Tourmaline Hill Farm cow-s milk cottage cheese

Tourmaline Hill Farm cow-s milk cottage cheese

Tourmaline makes both cow and goat milk cheeses and there on Tourmaline’s counter cheesemaker Lisa MacLeod proudly displayed her 8-ounce container of old-fashioned cottage cheese.  She told me that this was the first week offering it and hoped that it would take off.

Supernatural Kalona cottage cheese at Portland Food Co-op

Supernatural Kalona cottage cheese at Portland Food Co-op

It was all that farm-fresh dairy cottage cheese should be.  It’s made using raw milk that’s cultured and the curds rise to the top after a simple simmering period, straining the curds which become the basis for the cottage cheese.  It was rich, with a hint of salt, a slight tang and a velvety texture within its large curds.

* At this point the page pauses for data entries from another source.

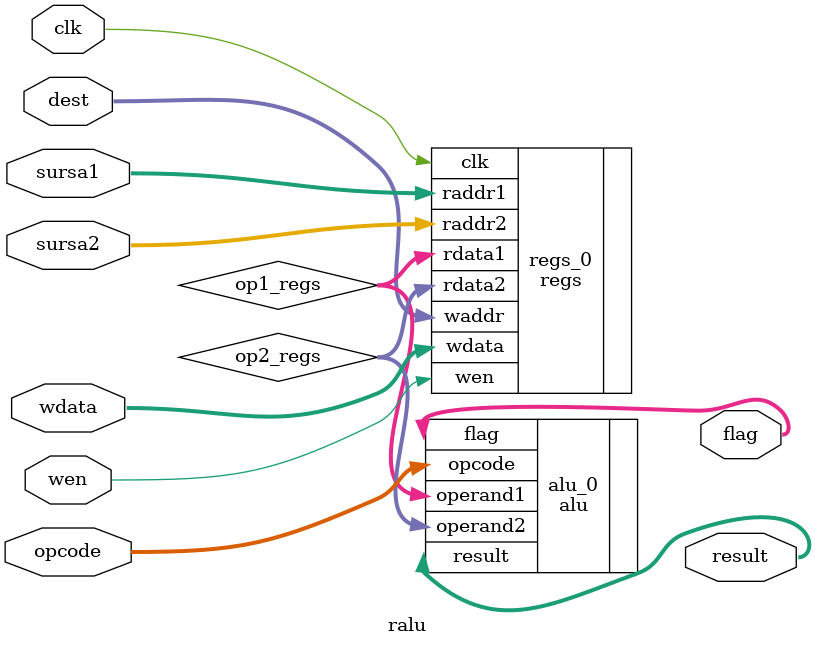
<source format=v>
module ralu(input wire clk,
            input wire [3:0]opcode,
            input wire [3:0]sursa1,
            input wire [3:0]sursa2,
            input wire [3:0]dest,
            input wire wen,
            input wire [7:0]wdata,
            output wire [1:0]flag,
            output wire [7:0]result

    );
    
wire [7:0]op1_regs;
wire [7:0]op2_regs;

regs regs_0 (.clk(clk),
            .raddr1(sursa1),
            .raddr2(sursa2),
            .waddr(dest),
            .wen(wen),
            .wdata(wdata),
            .rdata1(op1_regs),
            .rdata2(op2_regs)
    );
    
alu alu_0(.operand1(op1_regs),
          .operand2(op2_regs),
          .opcode(opcode),
          .result(result),
          .flag(flag)
            );
            
endmodule

</source>
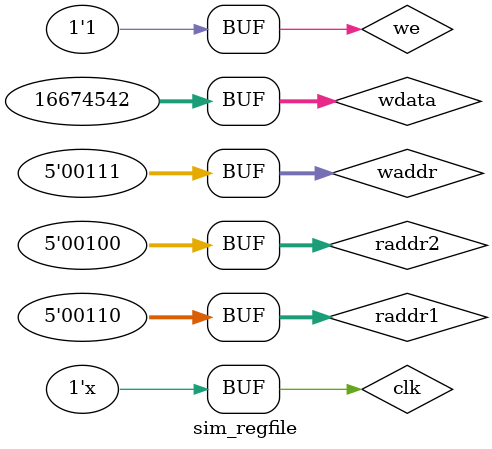
<source format=v>
`timescale 1ns / 1ps


module sim_regfile();
    reg [4:0] raddr1;
    reg [4:0] raddr2;
    reg [4:0] waddr;
    reg [31:0] wdata;
    reg clk;
    reg we;
    // Outputs
    wire [31:0] rdata1;
    wire [31:0] rdata2;
    // Instantiate the unit uder test (UUT)
    regfile uut(.raddr1(raddr1),.raddr2(raddr2),.waddr(waddr),.wdata(wdata),.clk(clk),.we(we),.rdata1(rdata1),.rdata2(rdata2));
    always begin
        #3 clk=~clk;
    end
    initial begin
    // Initialize inputs
        raddr1 = 5'b0;
        raddr2 = 5'b0;
        waddr = 5'b0;
        wdata = 32'h0;
        clk = 0;
        we = 0;
        // Wait 100ns for global reset to finish
        #10
            raddr1 = 5'b00001;
            raddr2 = 5'b00110;
            waddr = 5'b00001;
            wdata = 32'h00FE_8888;
            we = 1;
        #10
            raddr1 = 5'b00001;
            raddr2 = 5'b00110;
            waddr = 5'b00110;
            wdata = 32'h00FE_0EEE;
            we = 0;
        #10 we = 1;
        #5
            raddr2 = 5'b00111;
            raddr1 = 5'b00110;
            waddr = 5'b00010;
            wdata = 32'h00FE_1EEE;
        #10
            raddr2 = 5'b00010;
            raddr1 = 5'b00110;
            waddr = 5'b00011;
            wdata = 32'h00FE_2EEE;
        #10
            raddr2 = 5'b00010;
            raddr1 = 5'b00011;
            waddr = 5'b00100;
            wdata = 32'h00FE_3EEE;           
        #10
            raddr2 = 5'b00100;
            raddr1 = 5'b00011;
            waddr = 5'b00101;
            wdata = 32'h00FE_4EEE;
        #10
            raddr2 = 5'b00100;
            raddr1 = 5'b00101;
            waddr = 5'b00110;
            wdata = 32'h00FE_5EEE;
        #10
            raddr2 = 5'b00100;
            raddr1 = 5'b00110;
            waddr = 5'b00111;
            wdata = 32'h00FE_6EEE;           
   end                                
endmodule

</source>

I did some research into what was available at the supermarkets, including Whole Foods.  They all had the standard products, and many of them now have additions like fruits, vegetables, honey, maple syrup, herbs—but none offered the old-fashioned pure product, certainly none like Tourmaline’s.

Cottage cheese pancakes with a sampler of (right to left) Tourmaline, Hood and Kalona

Cottage cheese pancakes with a sampler of (right to left) Kalona, Hood and Tourmaline

Hood Dairy, local to New England, makes what comes closest to an old-fashioned cottage cheese.  It’s called Country Style, the dairy maker’s original cottage cheesse.  It’s very creamy; the curds are medium small, with plenty of bite and nice flavor, salted just right.  It was one of the better commercial-grade cheeses around.  It’s a natural product, no growth hormones though it has all the usual thickeners and stabilizers in the mix.

The Forest Avenue Hannaford carries it but only in the small serving size whereas Shaw’s has the big 16- ounce container.

I also went to the Portland Food Co-op to see if they carried a pure, local product.  They have an excellent “real” cottage cheese from a dairy in Iowa that makes a natural, organic cottage cheese called Kalona Supernatural.  It’s from a dairy cooperative in the small farming community of Kalona, Iowa.

How could you not love the goodness and creaminess of cottage cheese

How could you not love the goodness and creaminess of cottage cheese

This was excellent cream-top cottage cheese, so creamy that you should give it a few stirs to re-incorporate the cream with the curds.  It had good flavor, nice saltiness and was nearly on a par with the goodness of the Tourmaline’s cheese curds.

Will cottage cheese make a comeback?  If more dairies—commercial and small-batch—ramp up their product as a pure natural product without additives, it might have equal shelf space to give a move-over nudge to the continued omnipresence of yogurt.